AI; Who is it really helping, anyway?

When it comes to AI, my brain first goes to AI art. Then it goes to “God, I hate AI.”.  As someone who has drawn for well over 14+ years, the idea of someone generating some half-baked dinosaur with arms that look just a little too uncanny valley and making millions off of it rubs me the wrong way. Now, I have to worry about AI coming for writing too? No thanks. Why So Many Artists Hate AI-Generated Art

Thinking about using AI in a classroom setting makes my stomach churn. Sure, I’ll listen to people debate between the concept of whether or not they think it helps or harms people, especially students, but I am of the stark opinion that AI only hurts. What benefits can it provide, if it cuts out the middle man of doing research and actually putting your own heart into the work that is produced at the finish line?

In  Text Generators in Technical Communication; Summarizing Technical Documents by Douglas Eyman,  the usage of AI is introduced by creating a formal assignment where students are to research AI, what it can do, the context of which it can do it in, and give a final report on technical writing genres and how AI can effect them. While an interesting case study, this seems to forgo the concept of actually using AI to write a formally assigned document.”The assignment also requires students to engage in a formal research process, which provides context for the formal research report and the final memorandum (thus providing additional practice generating technical writing genres).” They are not graded upon what the AI prints out to them, but rather, they are graded based upon what research they come up with surrounding AI and it’s benefits. Is that really a good testament to what AI does in the classroom? In the end, it’s opinionated, and depends on person to person, but still, it begs the question; does this cast study really address AI framework, or does it teach students how to get away with using AI?

In An Introduction to Teaching with Text Generation Technologies by Tim Laquintano, Carly Schnitzler, and Annette Vee, there is more of a focus on the comfort level of AI, with the concept of introducing it in different forms or variations, but emphasis on the importance of learning more about AI and where it stands in terms of education now, and in the near future. The article makes a statement- “The AI literacy grouping helps students to develop a crucial suite of critical thinking skills needed to work with emerging technologies: functional awareness, skepticism about claims, and critical evaluation of outputs.”, and surprisingly, I can agree. I think emerging technologies should be addressed and focused on in a classroom setting. However, I do not feel like AI is one of them. If a company you choose to work at in the future uses AI, great! Good for them! But learning and understanding how to, “cheat the system” so to speak, in undergrad, sets students up for failure in the future.
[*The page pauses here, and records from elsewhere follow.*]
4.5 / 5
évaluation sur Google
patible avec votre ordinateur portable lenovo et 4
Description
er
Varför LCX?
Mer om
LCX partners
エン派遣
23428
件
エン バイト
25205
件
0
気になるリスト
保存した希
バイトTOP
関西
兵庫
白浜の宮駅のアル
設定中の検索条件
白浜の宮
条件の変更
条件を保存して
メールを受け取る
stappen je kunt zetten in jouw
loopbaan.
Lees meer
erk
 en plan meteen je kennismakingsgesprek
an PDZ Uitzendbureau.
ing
There is an underlying fear of them becoming too reliant on AI, and stressing the importance of using machine to do their work for them, which, even the best student will have a crunch day and be spurred to use AI for evil. There is a time and a place, and I’m not sure the classroom is that place.

Learning about AI is one thing. Am I a fan of that?

No.

But do I need to be? AI Joins the Classroom in the form of a teacher.

Also no. If it comes down to it, I will do every reading and learn what I need to about AI to stay up to date with technology, especially as a teacher, where technology has become the forefront of education. But I think using and implementing it in a classroom can be self destructive, in a sense. There is a difference between AI programs like Grammarly vs ChatGPT. Grammarly is meant to indulge fast writers or people who may be nerodivergent; it exists to be a helping hand, or a stepping stone, rather than a car to carry us over the hiking trails that writing can be. ChatGPT, however, sucks the soul out of writing.

Now, don’t get me wrong, I know that not everyone is talking about using ChatGPT when they talk about AI. But it’s that worry that people will forget that what makes writing so … universally loved, is the humanity of it all. It’s human to make mistakes, and to have opinions, and to let those opinions shines through your work. No machine can recreate that.

 

4 thoughts on “AI; Who is it really helping, anyway?

  1. Hi Rhyan, you make a lot of interesting points here. I like how you make some differing viewpoints from mine, but we both agree on learning AI for the sake of not falling behind it. I do have a question since we have different stances on it. Do you think it is self-destructive to not teach AI to students, as it could cause them to not see the limitations? I’d love to hear your thoughts on this.

  2. As someone with a fundamentally oppositional viewpoint, I agree that the loss of the humanity behind the art (or writing) is a very real outcome that should concern us all. I am pro-AI tool use, but I think humans should desperately cling to the idea that our humanity should ‘shine’ through our work.

  3. couldn’t agree more. those who create visual art will always look on ai distastefully because it spits in the face in our craft. yes, ai is not going away any time soon. we can’t afford to be naive, but we can also refuse to be complicit in normalizing it.